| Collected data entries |
------

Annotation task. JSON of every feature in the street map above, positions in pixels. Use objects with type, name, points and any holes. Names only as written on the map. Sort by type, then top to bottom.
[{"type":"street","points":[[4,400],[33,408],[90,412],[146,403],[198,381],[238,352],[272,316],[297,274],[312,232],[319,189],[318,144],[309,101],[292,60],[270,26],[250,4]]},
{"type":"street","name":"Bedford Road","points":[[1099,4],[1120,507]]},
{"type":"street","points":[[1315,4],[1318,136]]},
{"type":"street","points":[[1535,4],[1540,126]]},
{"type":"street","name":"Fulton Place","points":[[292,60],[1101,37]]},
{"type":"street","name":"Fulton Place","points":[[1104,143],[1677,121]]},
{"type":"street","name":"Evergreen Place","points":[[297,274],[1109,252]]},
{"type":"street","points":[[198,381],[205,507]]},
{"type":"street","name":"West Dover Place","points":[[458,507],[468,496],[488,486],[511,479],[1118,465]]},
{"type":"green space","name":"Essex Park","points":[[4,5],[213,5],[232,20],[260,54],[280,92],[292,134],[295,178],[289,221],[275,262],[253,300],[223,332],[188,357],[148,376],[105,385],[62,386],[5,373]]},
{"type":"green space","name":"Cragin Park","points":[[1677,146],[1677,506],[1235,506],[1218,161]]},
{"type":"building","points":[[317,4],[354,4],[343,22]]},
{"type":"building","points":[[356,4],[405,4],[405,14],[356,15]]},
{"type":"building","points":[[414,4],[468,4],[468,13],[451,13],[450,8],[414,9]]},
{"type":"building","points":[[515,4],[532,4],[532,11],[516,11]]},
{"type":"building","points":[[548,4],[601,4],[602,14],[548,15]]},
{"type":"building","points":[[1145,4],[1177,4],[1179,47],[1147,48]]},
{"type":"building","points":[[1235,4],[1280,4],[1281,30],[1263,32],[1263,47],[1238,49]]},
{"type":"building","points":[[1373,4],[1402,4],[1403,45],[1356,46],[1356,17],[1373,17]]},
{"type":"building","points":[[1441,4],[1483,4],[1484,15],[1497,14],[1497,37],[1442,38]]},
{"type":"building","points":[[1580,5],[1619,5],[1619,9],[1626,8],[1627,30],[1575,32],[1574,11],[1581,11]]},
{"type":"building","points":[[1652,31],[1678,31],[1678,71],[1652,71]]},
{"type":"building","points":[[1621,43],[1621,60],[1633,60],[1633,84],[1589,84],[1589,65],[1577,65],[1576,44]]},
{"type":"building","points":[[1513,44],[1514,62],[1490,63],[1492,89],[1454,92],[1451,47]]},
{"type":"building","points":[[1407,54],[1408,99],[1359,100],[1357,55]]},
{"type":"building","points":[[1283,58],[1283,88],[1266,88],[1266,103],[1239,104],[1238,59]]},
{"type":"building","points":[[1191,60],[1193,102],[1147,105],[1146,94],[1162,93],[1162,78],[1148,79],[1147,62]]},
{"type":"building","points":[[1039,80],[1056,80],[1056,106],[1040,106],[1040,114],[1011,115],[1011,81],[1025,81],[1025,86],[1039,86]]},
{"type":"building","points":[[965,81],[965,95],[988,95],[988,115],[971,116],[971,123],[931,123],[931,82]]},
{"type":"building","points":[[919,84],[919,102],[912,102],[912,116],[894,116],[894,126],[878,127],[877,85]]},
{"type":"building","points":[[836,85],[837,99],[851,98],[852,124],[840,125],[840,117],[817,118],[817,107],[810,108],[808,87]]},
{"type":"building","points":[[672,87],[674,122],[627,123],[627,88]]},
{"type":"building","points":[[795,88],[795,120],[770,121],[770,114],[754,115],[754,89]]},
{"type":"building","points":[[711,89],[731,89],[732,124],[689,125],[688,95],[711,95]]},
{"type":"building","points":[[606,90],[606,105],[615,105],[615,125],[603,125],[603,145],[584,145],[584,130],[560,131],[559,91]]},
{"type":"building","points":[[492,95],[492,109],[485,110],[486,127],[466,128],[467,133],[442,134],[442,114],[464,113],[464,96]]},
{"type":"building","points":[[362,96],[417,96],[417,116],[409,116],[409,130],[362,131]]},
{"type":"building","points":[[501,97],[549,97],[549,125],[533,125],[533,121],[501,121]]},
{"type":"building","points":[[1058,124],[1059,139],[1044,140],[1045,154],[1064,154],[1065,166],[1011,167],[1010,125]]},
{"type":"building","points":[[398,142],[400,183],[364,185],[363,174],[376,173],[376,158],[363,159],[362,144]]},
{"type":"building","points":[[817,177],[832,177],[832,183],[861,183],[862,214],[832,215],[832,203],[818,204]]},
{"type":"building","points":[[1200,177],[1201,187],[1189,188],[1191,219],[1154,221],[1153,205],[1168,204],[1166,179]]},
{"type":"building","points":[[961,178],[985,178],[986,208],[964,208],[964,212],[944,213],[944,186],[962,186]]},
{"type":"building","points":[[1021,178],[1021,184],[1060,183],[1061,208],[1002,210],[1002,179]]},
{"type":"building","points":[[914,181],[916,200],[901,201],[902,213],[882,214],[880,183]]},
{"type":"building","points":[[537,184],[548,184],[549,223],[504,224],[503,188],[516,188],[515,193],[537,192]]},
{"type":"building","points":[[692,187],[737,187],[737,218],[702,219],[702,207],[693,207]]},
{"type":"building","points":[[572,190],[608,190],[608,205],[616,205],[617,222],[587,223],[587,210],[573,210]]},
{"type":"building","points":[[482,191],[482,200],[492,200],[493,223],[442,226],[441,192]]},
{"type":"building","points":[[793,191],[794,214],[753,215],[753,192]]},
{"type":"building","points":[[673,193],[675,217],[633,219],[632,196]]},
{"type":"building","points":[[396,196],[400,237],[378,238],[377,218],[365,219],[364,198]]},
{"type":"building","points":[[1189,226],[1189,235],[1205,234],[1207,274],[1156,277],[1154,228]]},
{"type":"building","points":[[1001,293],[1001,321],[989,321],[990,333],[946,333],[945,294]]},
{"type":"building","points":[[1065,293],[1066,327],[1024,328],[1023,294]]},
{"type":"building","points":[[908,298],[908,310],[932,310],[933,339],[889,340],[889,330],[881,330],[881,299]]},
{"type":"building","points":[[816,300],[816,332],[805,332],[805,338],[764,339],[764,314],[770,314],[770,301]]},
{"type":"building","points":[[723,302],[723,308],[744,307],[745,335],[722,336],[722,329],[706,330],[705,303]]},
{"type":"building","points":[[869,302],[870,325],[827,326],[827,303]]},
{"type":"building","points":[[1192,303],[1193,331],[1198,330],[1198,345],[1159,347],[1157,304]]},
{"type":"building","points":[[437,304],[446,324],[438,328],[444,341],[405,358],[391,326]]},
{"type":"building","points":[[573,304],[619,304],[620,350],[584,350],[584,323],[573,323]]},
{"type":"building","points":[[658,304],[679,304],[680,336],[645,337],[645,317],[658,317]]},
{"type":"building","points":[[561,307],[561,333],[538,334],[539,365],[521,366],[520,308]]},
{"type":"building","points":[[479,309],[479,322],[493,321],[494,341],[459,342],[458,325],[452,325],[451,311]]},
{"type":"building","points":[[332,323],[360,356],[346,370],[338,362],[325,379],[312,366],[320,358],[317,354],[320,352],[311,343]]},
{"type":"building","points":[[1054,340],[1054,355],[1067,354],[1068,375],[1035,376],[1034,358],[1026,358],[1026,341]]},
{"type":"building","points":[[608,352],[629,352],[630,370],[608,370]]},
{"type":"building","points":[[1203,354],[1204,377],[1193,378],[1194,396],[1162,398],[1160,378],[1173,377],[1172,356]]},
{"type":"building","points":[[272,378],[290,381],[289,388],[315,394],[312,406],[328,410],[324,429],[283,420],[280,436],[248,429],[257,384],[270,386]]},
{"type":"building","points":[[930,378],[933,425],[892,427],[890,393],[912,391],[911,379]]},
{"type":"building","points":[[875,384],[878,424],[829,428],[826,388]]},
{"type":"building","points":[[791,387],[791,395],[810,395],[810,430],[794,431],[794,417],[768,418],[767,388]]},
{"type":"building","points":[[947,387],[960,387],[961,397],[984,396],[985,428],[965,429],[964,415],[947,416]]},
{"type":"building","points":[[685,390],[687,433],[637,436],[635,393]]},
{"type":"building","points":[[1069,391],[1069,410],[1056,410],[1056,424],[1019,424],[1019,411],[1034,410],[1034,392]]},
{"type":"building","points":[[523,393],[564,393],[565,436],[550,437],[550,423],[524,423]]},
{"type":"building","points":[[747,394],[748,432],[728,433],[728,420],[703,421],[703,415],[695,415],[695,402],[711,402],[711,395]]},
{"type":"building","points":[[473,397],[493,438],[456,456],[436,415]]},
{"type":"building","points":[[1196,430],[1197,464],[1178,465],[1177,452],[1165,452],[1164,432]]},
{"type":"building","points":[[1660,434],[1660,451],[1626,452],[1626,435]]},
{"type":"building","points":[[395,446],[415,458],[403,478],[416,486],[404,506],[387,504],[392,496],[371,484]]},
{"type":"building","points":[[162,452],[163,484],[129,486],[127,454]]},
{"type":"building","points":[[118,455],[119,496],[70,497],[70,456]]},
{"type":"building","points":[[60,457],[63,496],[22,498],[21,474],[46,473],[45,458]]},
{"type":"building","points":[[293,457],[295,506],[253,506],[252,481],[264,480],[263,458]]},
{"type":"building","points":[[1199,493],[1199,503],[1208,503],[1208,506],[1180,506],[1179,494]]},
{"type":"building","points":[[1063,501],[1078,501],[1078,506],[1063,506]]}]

------

| YOUR ASSIGNMENT |
The result should be every line that contains "space", copied from the entries.

| REPLY |
{"type":"green space","name":"Essex Park","points":[[4,5],[213,5],[232,20],[260,54],[280,92],[292,134],[295,178],[289,221],[275,262],[253,300],[223,332],[188,357],[148,376],[105,385],[62,386],[5,373]]},
{"type":"green space","name":"Cragin Park","points":[[1677,146],[1677,506],[1235,506],[1218,161]]},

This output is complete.